Document layout detection data:
= Beginning of Section =

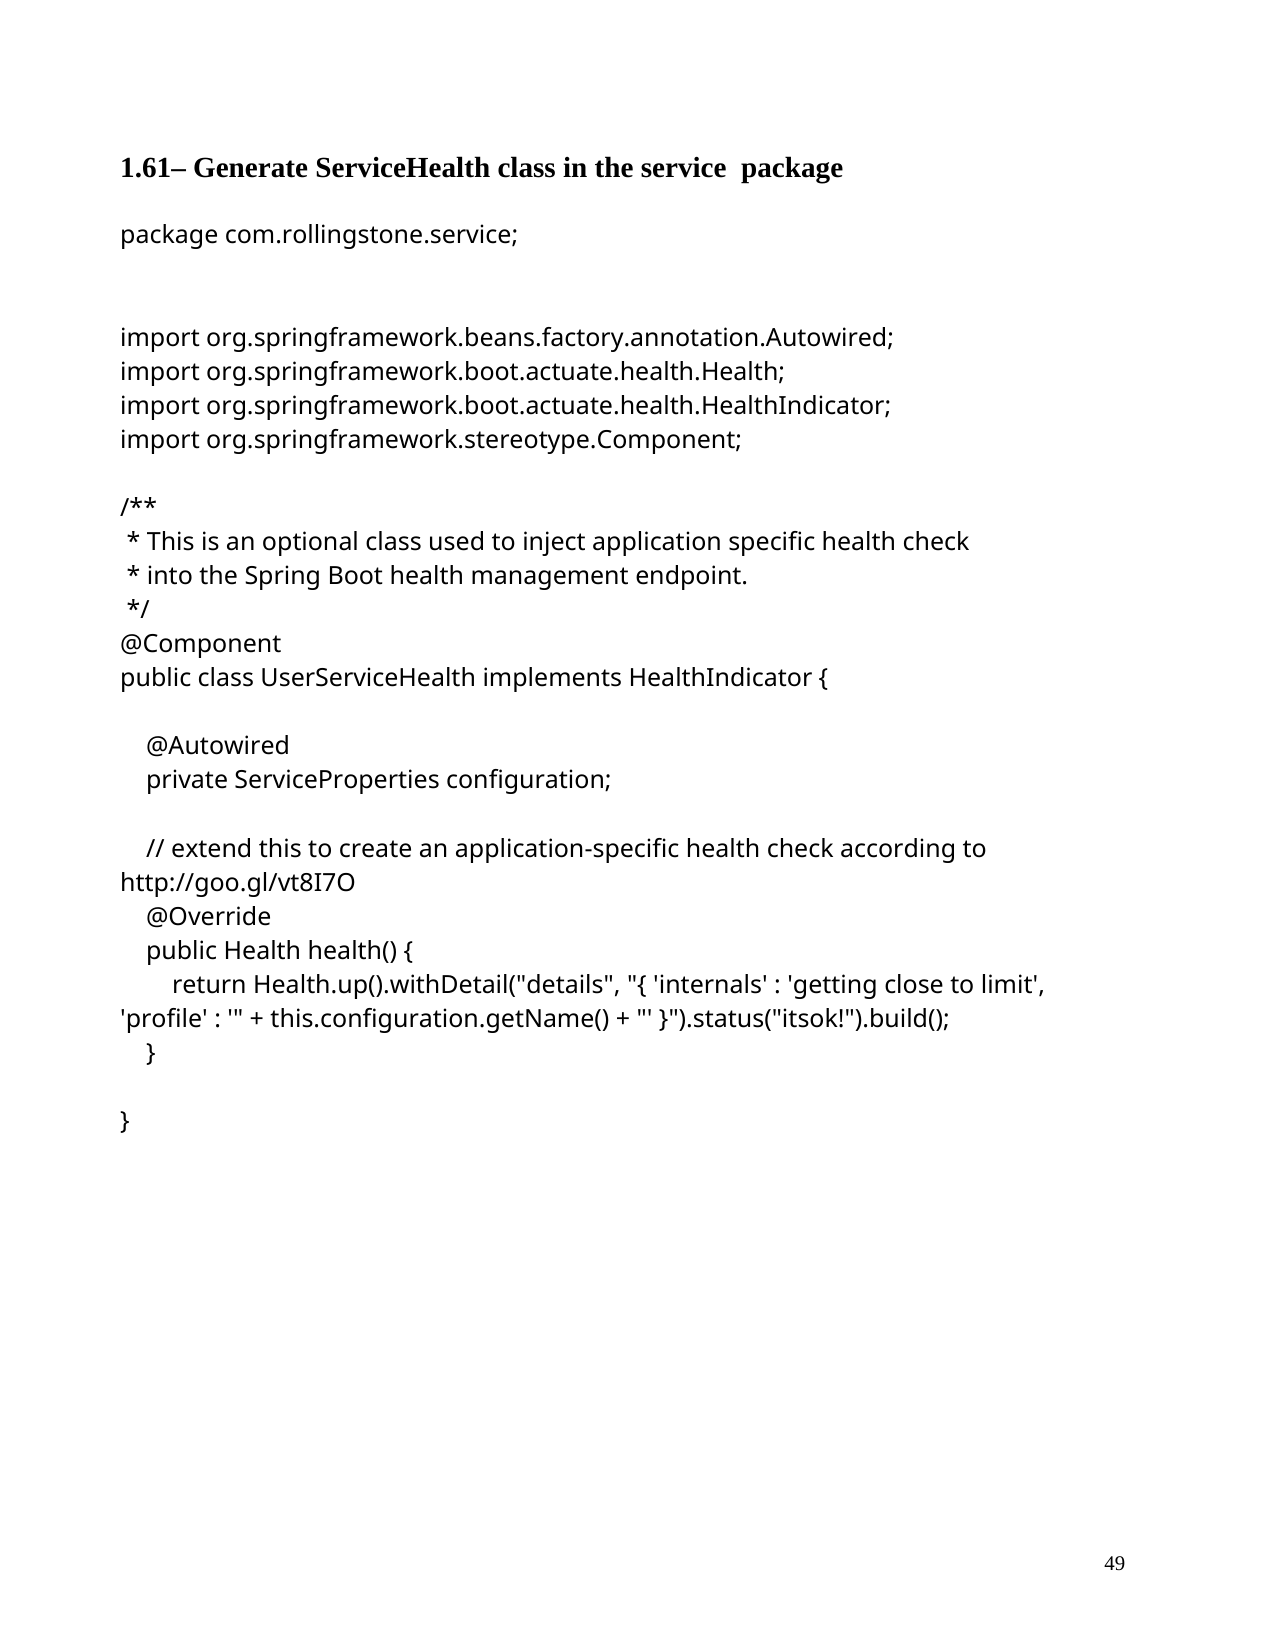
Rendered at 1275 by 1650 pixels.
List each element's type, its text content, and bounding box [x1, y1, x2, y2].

text } [120, 1103, 1125, 1137]
text public Health health() { [120, 932, 1125, 966]
text // extend this to create an application-specific health check according to http://goo.gl/vt8I7O [120, 830, 1125, 898]
text */ [120, 592, 1125, 626]
text import org.springframework.stereotype.Component; [120, 421, 1125, 456]
text } [120, 1034, 1125, 1069]
text * This is an optional class used to inject application specific health check [120, 524, 1125, 558]
text public class UserServiceHealth implements HealthIndicator { [120, 660, 1125, 694]
text package com.rollingstone.service; [120, 217, 1125, 251]
text return Health.up().withDetail("details", "{ 'internals' : 'getting close to limit', 'profile' : '" + this.configuration.getName() + "' }").status("itsok!").build(); [120, 966, 1125, 1034]
text @Override [120, 898, 1125, 932]
text import org.springframework.boot.actuate.health.Health; [120, 353, 1125, 387]
text /** [120, 489, 1125, 524]
text private ServiceProperties configuration; [120, 762, 1125, 796]
text @Autowired [120, 728, 1125, 762]
text import org.springframework.boot.actuate.health.HealthIndicator; [120, 387, 1125, 421]
text @Component [120, 626, 1125, 660]
subtitle 1.61– Generate ServiceHealth class in the service package [120, 150, 1125, 183]
text import org.springframework.beans.factory.annotation.Autowired; [120, 319, 1125, 353]
text * into the Spring Boot health management endpoint. [120, 558, 1125, 592]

= End of Section =

*WRITTEN TASK*. Copy all lines from the data that hold the word "Component".

*FINISHED EXERCISE*.
text import org.springframework.stereotype.Component; [120, 421, 1125, 456]
text @Component [120, 626, 1125, 660]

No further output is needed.